You might recall that all important Perennialists (as far as I know) were dedicated adherents of one of the great Traditions. If this seems odd, consider Don Colacho's take:

"No thesis is expounded with clarity except when it manages to be expounded by an intelligent man who does not share it."

As those of the great Traditions when faced with the howling insanity of Modernity saw, they would need more help than just their own strength to stand. So why not recruit your old enemies?

Chris said...


"A right-wing form of comparative religion"- I'm not sure I would put it as such. The Perennialist/Traditionalist school is largely apolitical. It is true that Rene Guenon's (Schuon's co-founder) writings have been influential among reactionaries of various stripes, but the Traditionalist School proper would be silent on such matters.

It is also true that Perennialism is not "another" religion or some kind of super-religion. The central idea of the Perennial Philosophy is that "Divine Truth is one, timeless, and universal, and that the different religions are but different languages expressing that one Truth."

I agree that an ecumenism based on resistance to the many headed hydra of modernity has merit.


I don't think that Schuon would have been likely to reject exoteric Islam. The whole point of Perennialism is that esoterism cannot exist in a vacuum- that it must "deploy" within the container of an orthodox Tradition.

julie said...

I'm not saying Schuon would reject exoteric Islam; only that I can't imagine he'd be in favor of the culture of death that mainstream Islam is in practice. For that matter, I find myself occasionally wondering how he reconciles much of Mo's behavior with an avataric ideal, but then a lot of biblical figures ostensibly serving god did some pretty terrible things; what do I know?
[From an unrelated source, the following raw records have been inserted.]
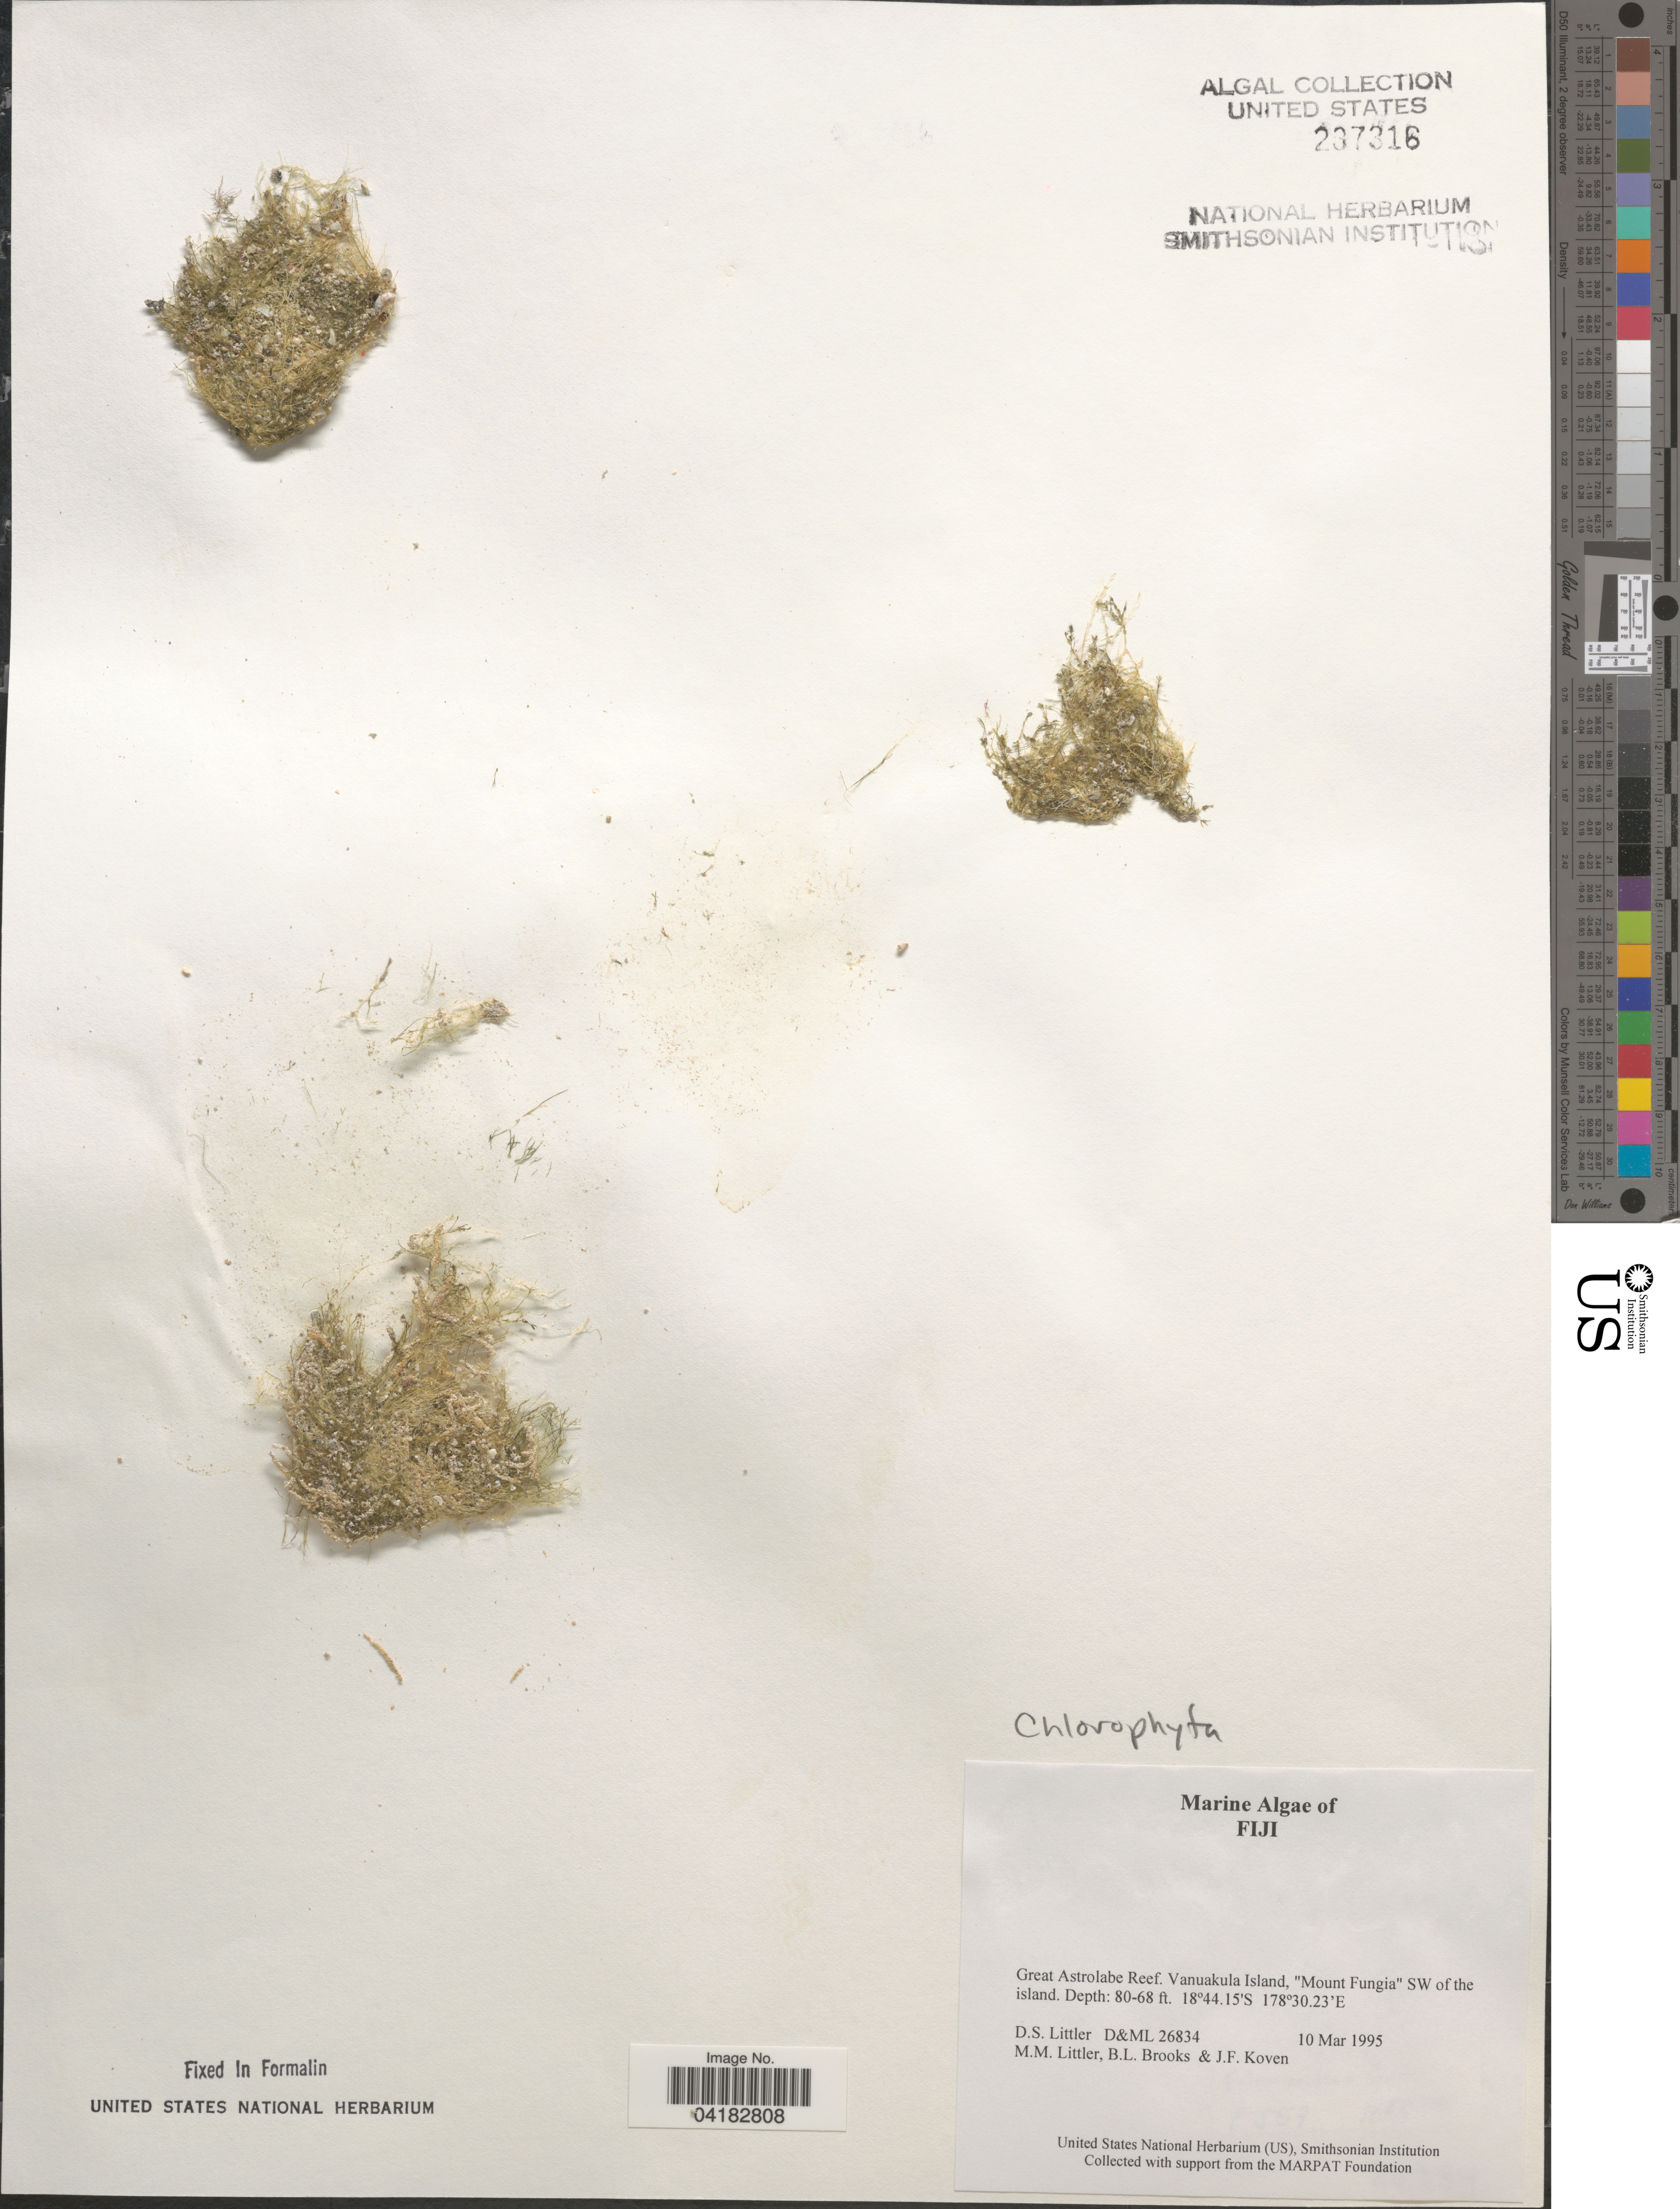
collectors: D. S. Littler, B. Brooks & J. Koven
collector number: D&ML26834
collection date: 1995-03-10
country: Fiji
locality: Great Astrolabe Reef. Vanuakula Island, "Mount Fungia" SW of the island.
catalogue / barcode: US 237316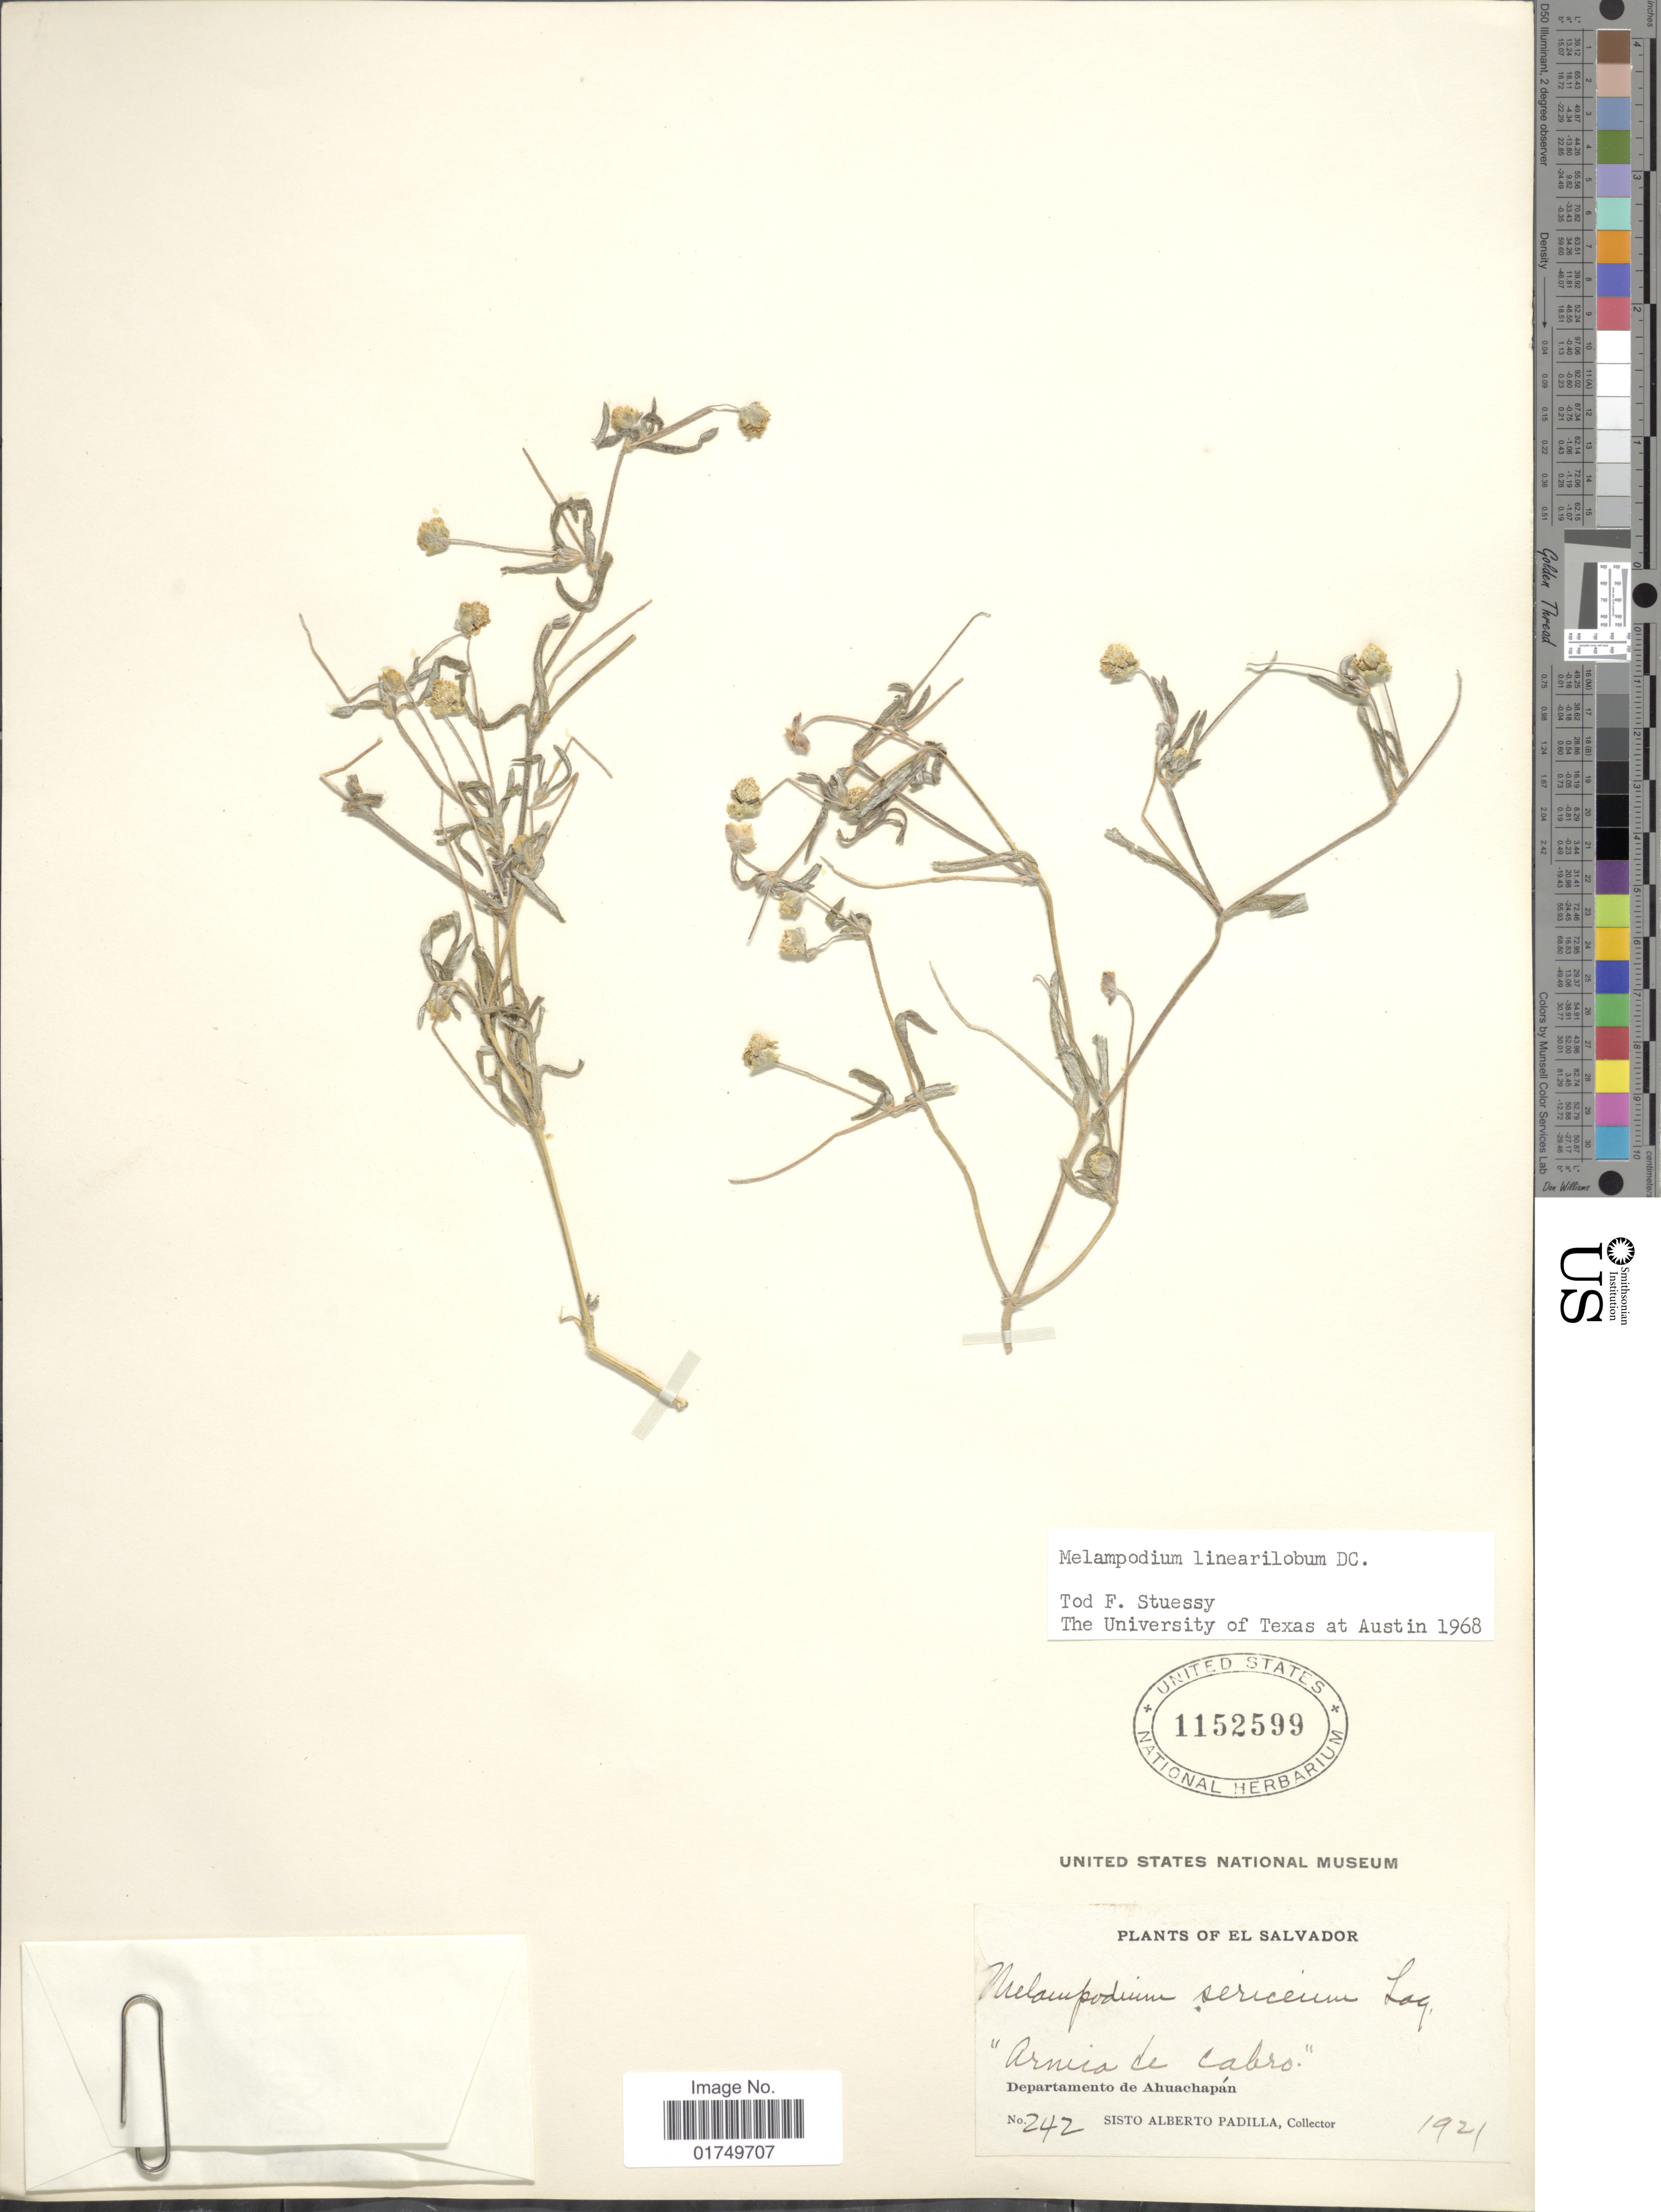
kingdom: Plantae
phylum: Tracheophyta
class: Magnoliopsida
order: Asterales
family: Asteraceae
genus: Melampodium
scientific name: Melampodium linearilobum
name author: DC.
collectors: S. A. Padilla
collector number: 242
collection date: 1921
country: El Salvador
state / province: Ahuachapan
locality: Arnica de cabro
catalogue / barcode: US 1152599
Anyway, having said that it's not at all my place to speak for Schuon. What I do know is that saints will find their way back om, either because of or in spite of the tradition they follow (though of course it's much easier the more reality-based the tradition is). God knows his own.

Chris said...

And well said.

Interesting though- I just got into it with an Evangelical who expressed a similar stance to the Catholic Church. I'm not a sola sciptura kind of guy.